• _AIM OF THE TASK_
Without omitting anything, copy the data exactly.

+++ PROVIDED MATERIAL

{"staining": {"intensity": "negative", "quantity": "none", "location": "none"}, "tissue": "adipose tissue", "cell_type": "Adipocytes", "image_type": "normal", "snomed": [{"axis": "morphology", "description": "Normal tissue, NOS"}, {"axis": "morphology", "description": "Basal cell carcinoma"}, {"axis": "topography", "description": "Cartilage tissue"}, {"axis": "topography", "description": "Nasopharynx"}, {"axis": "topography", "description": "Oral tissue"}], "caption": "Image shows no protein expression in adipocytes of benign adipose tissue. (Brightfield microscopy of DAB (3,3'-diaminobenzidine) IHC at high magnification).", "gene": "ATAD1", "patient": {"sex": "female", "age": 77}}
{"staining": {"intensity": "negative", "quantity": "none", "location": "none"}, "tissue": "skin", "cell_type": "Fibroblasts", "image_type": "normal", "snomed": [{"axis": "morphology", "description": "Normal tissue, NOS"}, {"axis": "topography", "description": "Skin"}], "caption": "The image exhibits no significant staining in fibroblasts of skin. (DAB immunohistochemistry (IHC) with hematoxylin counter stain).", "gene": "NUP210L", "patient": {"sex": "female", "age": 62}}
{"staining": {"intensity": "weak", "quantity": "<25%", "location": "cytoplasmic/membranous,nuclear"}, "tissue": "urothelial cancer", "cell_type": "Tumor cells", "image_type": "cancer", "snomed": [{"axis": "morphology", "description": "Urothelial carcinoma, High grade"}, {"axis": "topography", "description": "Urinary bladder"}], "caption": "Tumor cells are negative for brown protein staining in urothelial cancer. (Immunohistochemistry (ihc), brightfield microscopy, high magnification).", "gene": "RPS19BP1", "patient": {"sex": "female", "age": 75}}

++++++

• _SOLUTION TO THE EXERCISE_
{"staining": {"intensity": "negative", "quantity": "none", "location": "none"}, "tissue": "adipose tissue", "cell_type": "Adipocytes", "image_type": "normal", "snomed": [{"axis": "morphology", "description": "Normal tissue, NOS"}, {"axis": "morphology", "description": "Basal cell carcinoma"}, {"axis": "topography", "description": "Cartilage tissue"}, {"axis": "topography", "description": "Nasopharynx"}, {"axis": "topography", "description": "Oral tissue"}], "caption": "Image shows no protein expression in adipocytes of benign adipose tissue. (Brightfield microscopy of DAB (3,3'-diaminobenzidine) IHC at high magnification).", "gene": "ATAD1", "patient": {"sex": "female", "age": 77}}
{"staining": {"intensity": "negative", "quantity": "none", "location": "none"}, "tissue": "skin", "cell_type": "Fibroblasts", "image_type": "normal", "snomed": [{"axis": "morphology", "description": "Normal tissue, NOS"}, {"axis": "topography", "description": "Skin"}], "caption": "The image exhibits no significant staining in fibroblasts of skin. (DAB immunohistochemistry (IHC) with hematoxylin counter stain).", "gene": "NUP210L", "patient": {"sex": "female", "age": 62}}
{"staining": {"intensity": "weak", "quantity": "<25%", "location": "cytoplasmic/membranous,nuclear"}, "tissue": "urothelial cancer", "cell_type": "Tumor cells", "image_type": "cancer", "snomed": [{"axis": "morphology", "description": "Urothelial carcinoma, High grade"}, {"axis": "topography", "description": "Urinary bladder"}], "caption": "Tumor cells are negative for brown protein staining in urothelial cancer. (Immunohistochemistry (ihc), brightfield microscopy, high magnification).", "gene": "RPS19BP1", "patient": {"sex": "female", "age": 75}}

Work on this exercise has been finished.